■ **WHAT YOU HAVE TO DO**: Reproduce every line of the material below verbatim, but leave the pictures out.

■ **DATA IN THIS EXERCISE**:
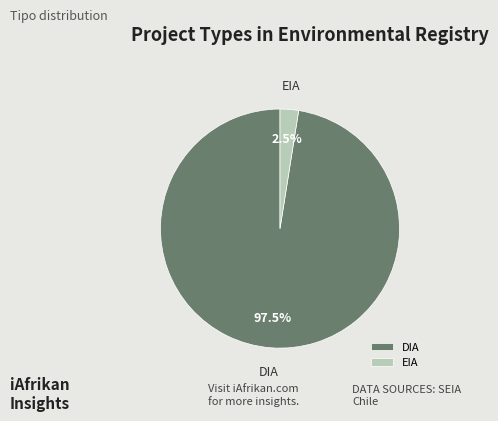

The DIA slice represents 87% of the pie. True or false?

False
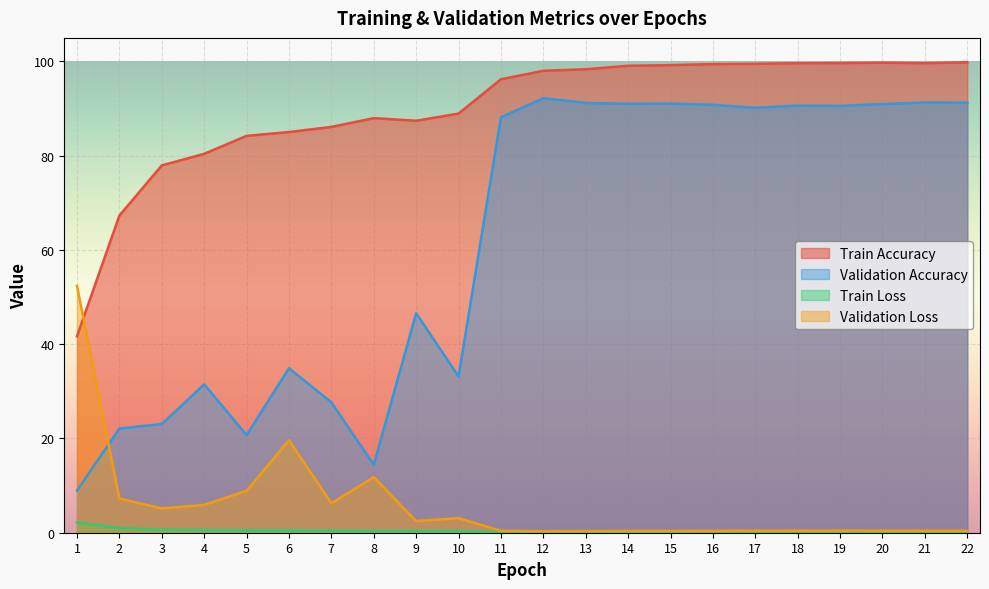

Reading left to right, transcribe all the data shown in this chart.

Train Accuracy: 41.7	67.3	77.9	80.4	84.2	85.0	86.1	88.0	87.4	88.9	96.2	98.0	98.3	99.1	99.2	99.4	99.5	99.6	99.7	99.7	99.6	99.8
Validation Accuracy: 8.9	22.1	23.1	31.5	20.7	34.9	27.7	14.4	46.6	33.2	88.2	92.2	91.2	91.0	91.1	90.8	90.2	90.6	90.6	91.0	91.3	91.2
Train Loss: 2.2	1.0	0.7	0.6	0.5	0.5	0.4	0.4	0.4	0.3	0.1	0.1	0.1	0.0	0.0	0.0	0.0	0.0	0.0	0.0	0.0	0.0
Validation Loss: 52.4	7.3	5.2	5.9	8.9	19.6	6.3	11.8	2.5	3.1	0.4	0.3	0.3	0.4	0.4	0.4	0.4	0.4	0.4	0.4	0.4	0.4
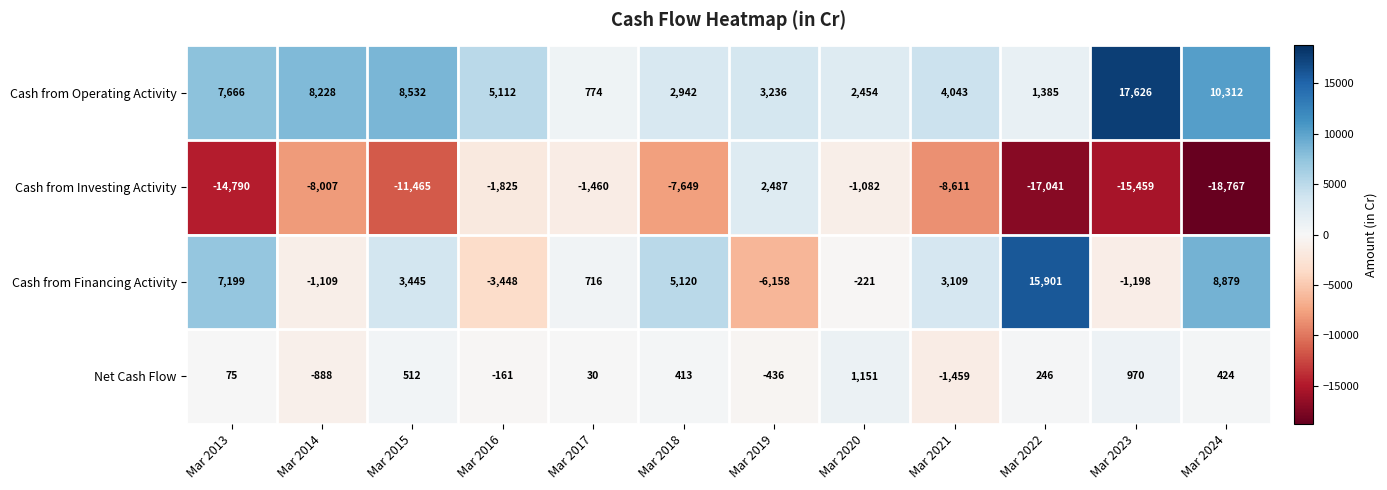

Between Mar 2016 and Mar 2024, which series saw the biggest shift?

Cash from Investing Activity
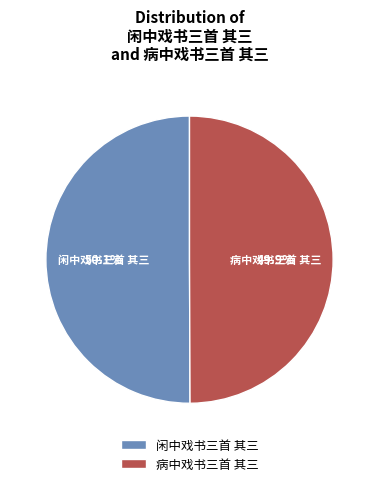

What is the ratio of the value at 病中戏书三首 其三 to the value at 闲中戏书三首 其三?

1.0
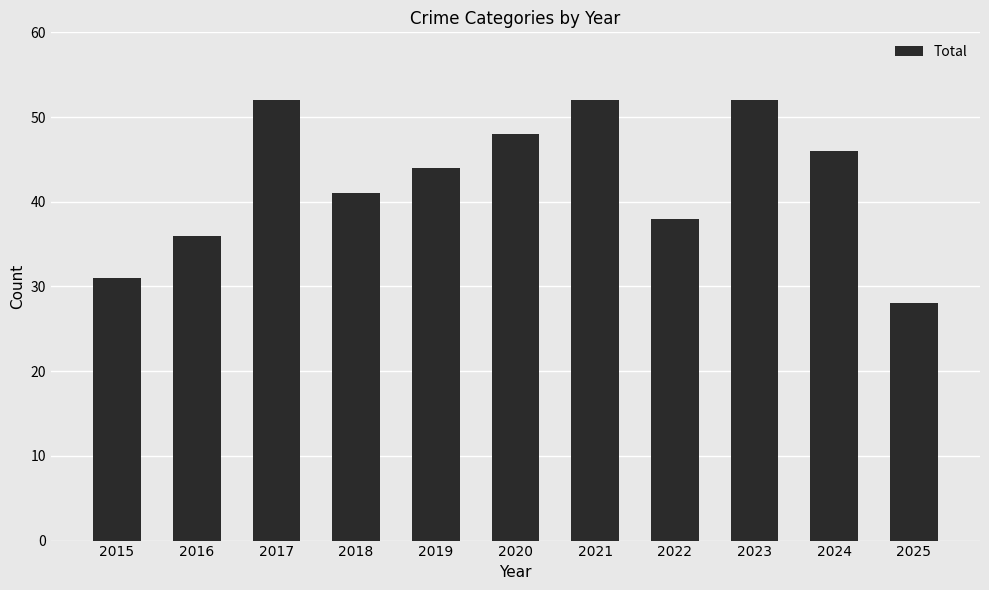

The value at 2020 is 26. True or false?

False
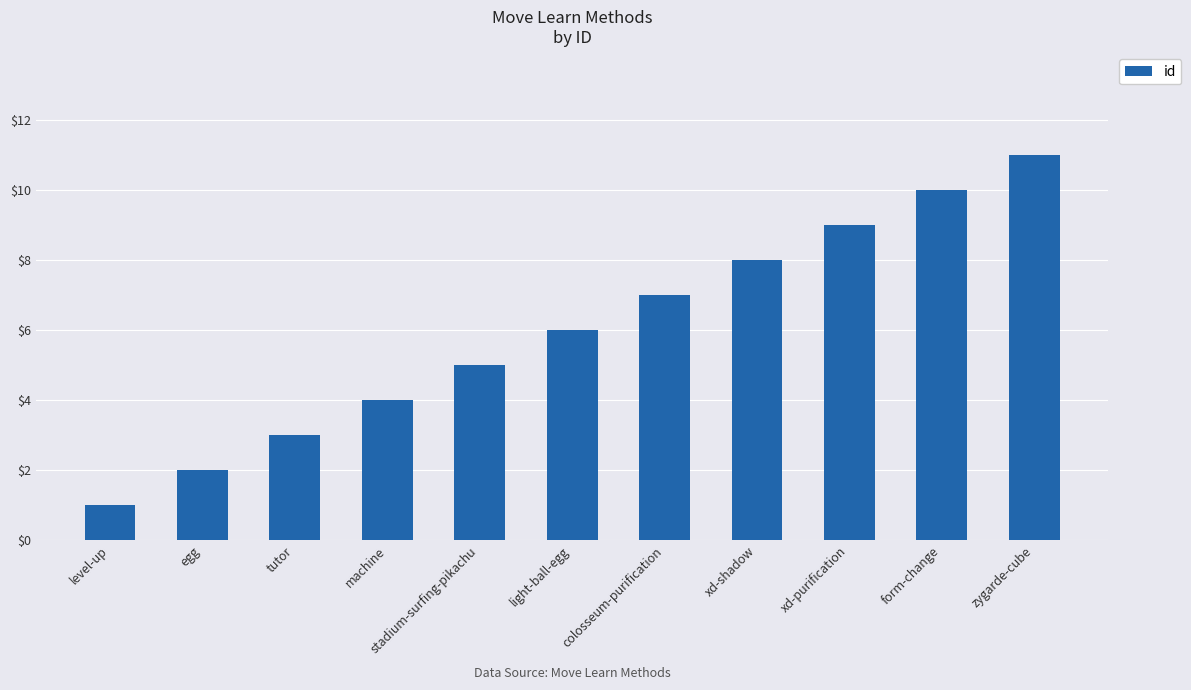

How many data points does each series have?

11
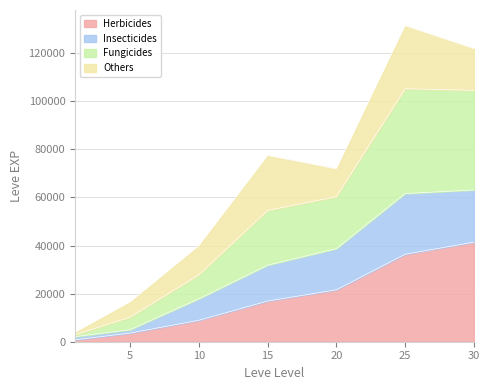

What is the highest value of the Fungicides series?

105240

■ **WRITTEN REPLY**:
The DIA slice represents 87% of the pie. True or false?

False

Reading left to right, transcribe all the data shown in this chart.

Train Accuracy: 41.7	67.3	77.9	80.4	84.2	85.0	86.1	88.0	87.4	88.9	96.2	98.0	98.3	99.1	99.2	99.4	99.5	99.6	99.7	99.7	99.6	99.8
Validation Accuracy: 8.9	22.1	23.1	31.5	20.7	34.9	27.7	14.4	46.6	33.2	88.2	92.2	91.2	91.0	91.1	90.8	90.2	90.6	90.6	91.0	91.3	91.2
Train Loss: 2.2	1.0	0.7	0.6	0.5	0.5	0.4	0.4	0.4	0.3	0.1	0.1	0.1	0.0	0.0	0.0	0.0	0.0	0.0	0.0	0.0	0.0
Validation Loss: 52.4	7.3	5.2	5.9	8.9	19.6	6.3	11.8	2.5	3.1	0.4	0.3	0.3	0.4	0.4	0.4	0.4	0.4	0.4	0.4	0.4	0.4

Between Mar 2016 and Mar 2024, which series saw the biggest shift?

Cash from Investing Activity

What is the ratio of the value at 病中戏书三首 其三 to the value at 闲中戏书三首 其三?

1.0

The value at 2020 is 26. True or false?

False

How many data points does each series have?

11

What is the highest value of the Fungicides series?

105240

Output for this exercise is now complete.